Excerpts from a dataset:
=== Begin Enclosure ===

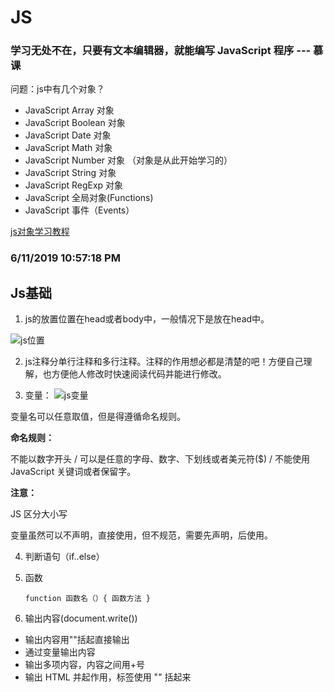# JS 

### 学习无处不在，只要有文本编辑器，就能编写 JavaScript 程序 --- 慕课

问题：js中有几个对象？

- JavaScript Array 对象
- JavaScript Boolean 对象
- JavaScript Date 对象
- JavaScript Math 对象
- JavaScript Number 对象 （对象是从此开始学习的）
- JavaScript String 对象
- JavaScript RegExp 对象
- JavaScript 全局对象(Functions)
- JavaScript 事件（Events）  


[js对象学习教程](http://www.w3school.com.cn/jsref/jsref_obj_array.asp "js对象")

### 6/11/2019 10:57:18 PM 
## Js基础

1. js的放置位置在head或者body中，一般情况下是放在head中。

![js位置](https://i.imgur.com/OCHQ7I4.png)

2. js注释分单行注释和多行注释。注释的作用想必都是清楚的吧！方便自己理解，也方便他人修改时快速阅读代码并能进行修改。

3. 变量：
![js变量](https://i.imgur.com/yUMWChh.png)

变量名可以任意取值，但是得遵循命名规则。

**命名规则：**

不能以数字开头 / 可以是任意的字母、数字、下划线或者美元符($) / 不能使用   JavaScript 关键词或者保留字。

**注意：** 

JS 区分大小写

变量虽然可以不声明，直接使用，但不规范，需要先声明，后使用。

4. 判断语句（if..else）
5. 函数

    `function 函数名（）{
		函数方法
    }`

6. 输出内容(document.write())

+ 输出内容用""括起直接输出
+ 通过变量输出内容
+ 输出多项内容，内容之间用+号
+ 输出 HTML 并起作用，标签使用 "" 括起来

=== End Enclosure ===

Work out how many lines in the data hold the word "imgur"; reply with the number alone.

__Completed exercise__
2